Kisah Hidup Sam Ratulangie (Pahlawan Nasional) Yang Tidak Terekspos Sebelumnya
20 Juli 2010
0
comments
Inilah sepenggal kisah hidup Sam Ratulangie, sang pahlawan nasional asal Sulawesi Utara, yang belum pernah terekspos sebelumnya. Misalnya, dia dua kali menikah. Pertama dengan perempuan Belanda. Kedua, dengan gadis asli Minahasa dari Amurang.
Sam Ratuangie tak sekadar sosok pria cerdas, tampan, dan pekerja keras. Ia juga seorang ayah yang baik dan dicintai anak-anaknya. Toh, kisah asmaranya agak rumit, mengingat dia pernah bercerai kemudian kawin lagi dengan perempuan lain. Tapi, keputusan itu tampaknya menjadi pilihan sulit bagi Sam, ketika itu.
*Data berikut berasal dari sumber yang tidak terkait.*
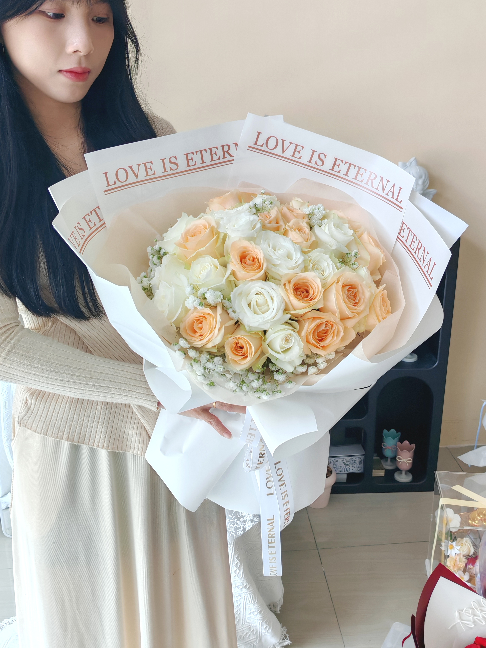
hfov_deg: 37.7
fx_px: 711
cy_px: 324
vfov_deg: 49.0
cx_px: 243
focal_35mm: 38
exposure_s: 1/100
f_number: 1.95
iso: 50
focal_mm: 5.52
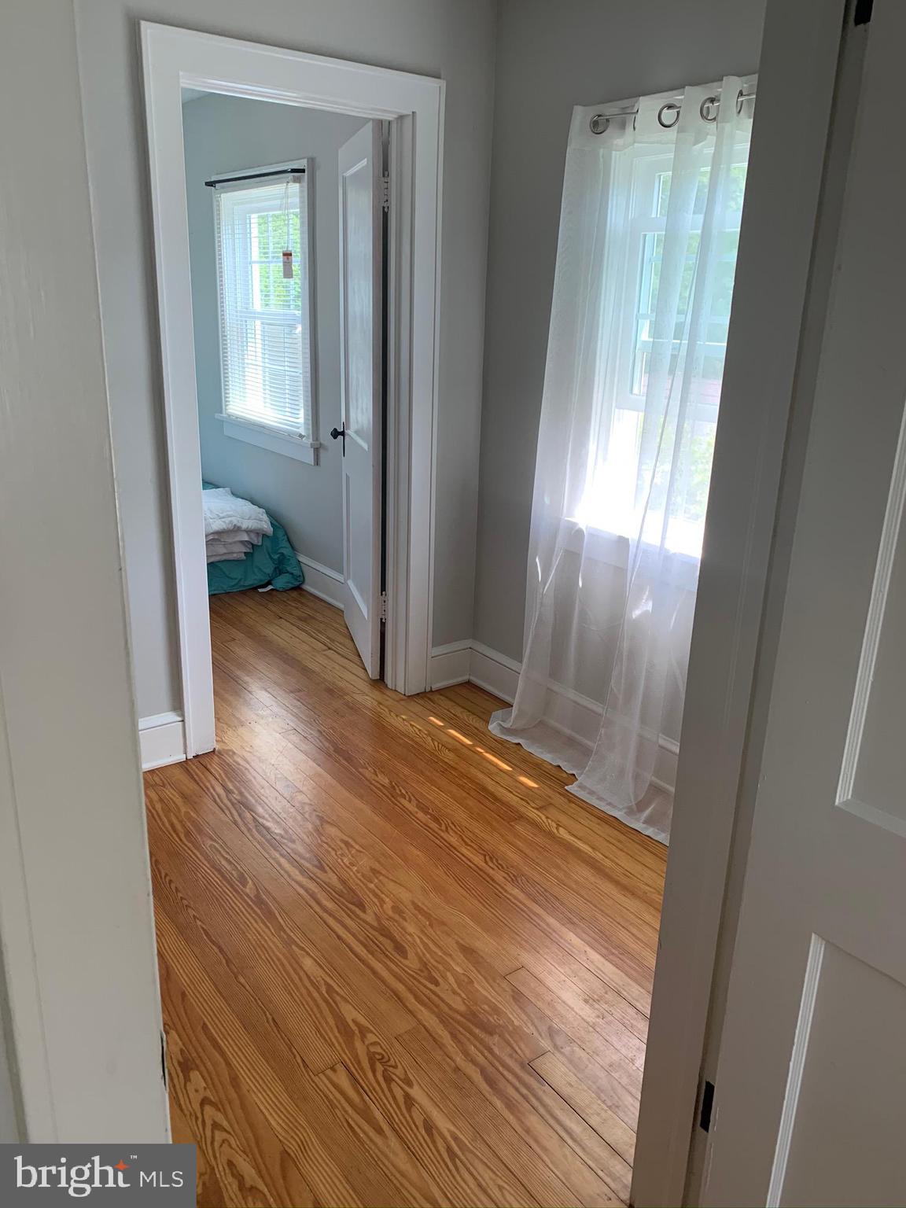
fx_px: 907
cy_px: 604
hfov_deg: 53.1
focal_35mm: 26
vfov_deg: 67.3
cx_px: 453
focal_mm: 4.25
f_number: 1.8
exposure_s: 1/121
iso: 80
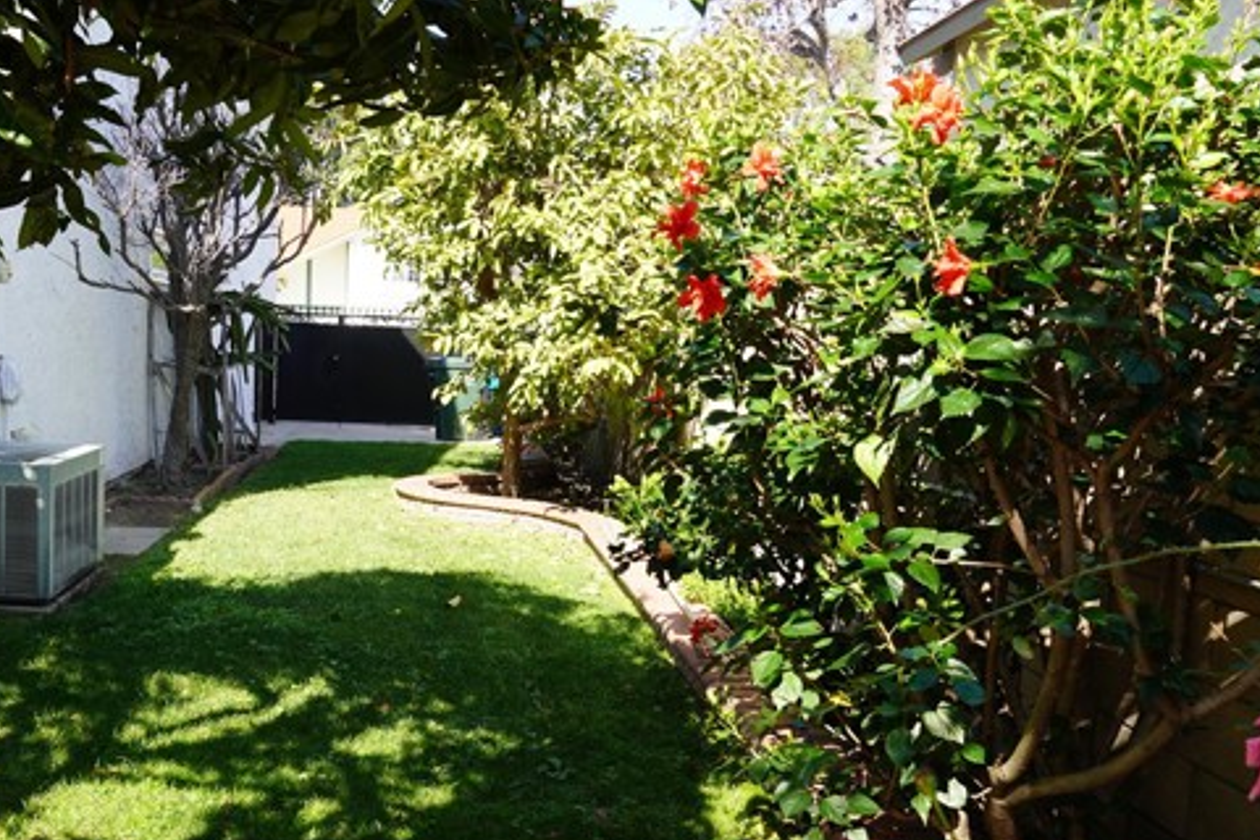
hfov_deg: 52.5
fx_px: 1260
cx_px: 467
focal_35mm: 36
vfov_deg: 36.7
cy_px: 516
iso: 100
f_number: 6.3
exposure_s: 1/100
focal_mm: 18
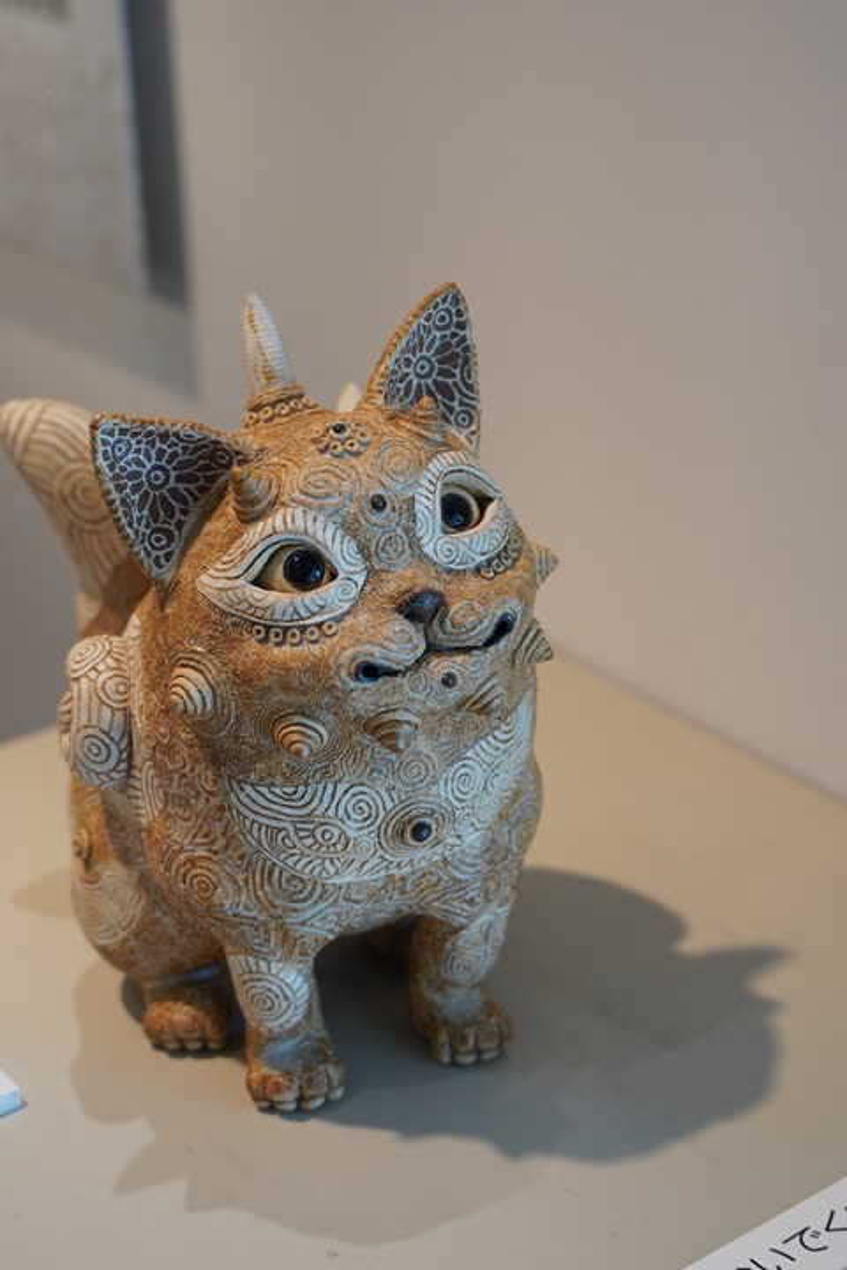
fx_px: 2117
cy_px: 635
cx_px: 424
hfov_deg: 22.6
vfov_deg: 33.4
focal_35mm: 60
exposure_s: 1/80
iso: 640
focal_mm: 40
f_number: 2.8
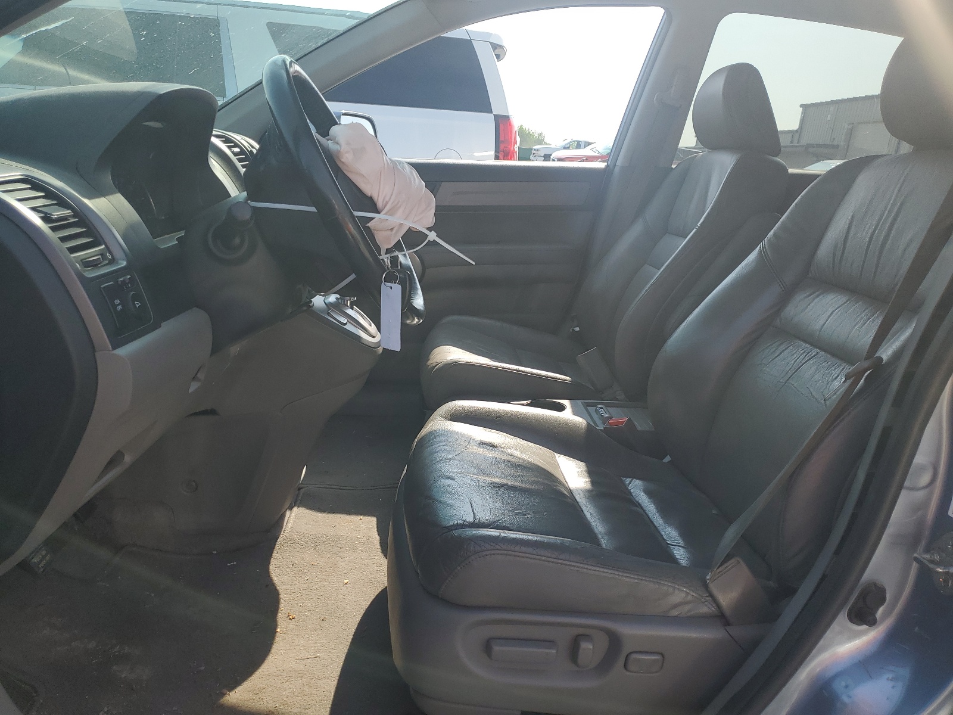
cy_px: 358
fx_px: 716
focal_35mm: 26
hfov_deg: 67.3
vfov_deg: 53.1
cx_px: 476
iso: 50
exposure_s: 1/1667
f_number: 1.5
"Ayah saya sudah dua kali menikah. Pertama, dengan perempuan asal Belanda, namun berakhir cerai. Kedua dengan ibu saya, gadis asli Amurang yang bertemu dengannya di Jakarta," ujar Dr Lanny M Sugandi-Ratulangie kepada Tribun Manado, Sabtu (17/7/2010) .
Berdasar penuturan orang-orang terdekatnya secara turun-temurun, Sam Ratulangie punya ketegasan dalam menjalankan hubungan asmara. Hal ini yang membuat kisah cintanya tidak pernah menjadi 'pengganggu' ketika ia akan menuangkan ide-ide dan perjuangannya bagi bangsa ini.
Dua kali terlibat kisah asmara. Dua kali menikah dengan dua orang perempuan hebat dengan latarbelakang unik. Istri pertamanya adalah asal Belanda, bernama Suze Houtman. Mereka menikah pada 1915 dan dikaruniai sepasang buah hati. Anak laki-laki biasa disapa Oddie dan adiknya dipanggil Zus.
Sam Ratulangie bertemu Suze di negeri Belanda saat aktif dalam organisasi Indische Vereeninging. Ia pernah menjabat ketua organisasi ini tahun 1914-1915. Padahal, kala itu dia baru setahun merantau ke Eropa. Ia juga sempat bekerja serabutan di dermaga untuk mencari tambahan biaya hidup di sana.
Saat menikahi Suze, Sam sudah meraih ijazah K1 yang memberikan kepadanya hak mengajar di sekolah menengah. Ia kuliah di Fakultas Ilmu Pasti dan Alam Universitas Amsterdam (Faculteit der Natuurwetenschappen, Wiskunde en Informatica, Universiteit van Amsterdam).
Namun, hasrat untuk belajar tak pernah berhenti. Saat itu Sam ingin melanjutkan ke tingkat S3, yaitu program doktor. Sayangnya dia ditolak Universitas Amsterdam. Atas nasihat Mr Abendanon, Sam meneruskan penelitiannya di Universitas Zurich, Swiss. Lulus pada tahun 1919, menyandang gelar doktor dalam ilmu matematika. Dia menjadi doktor matematika pertana di Benua Asia.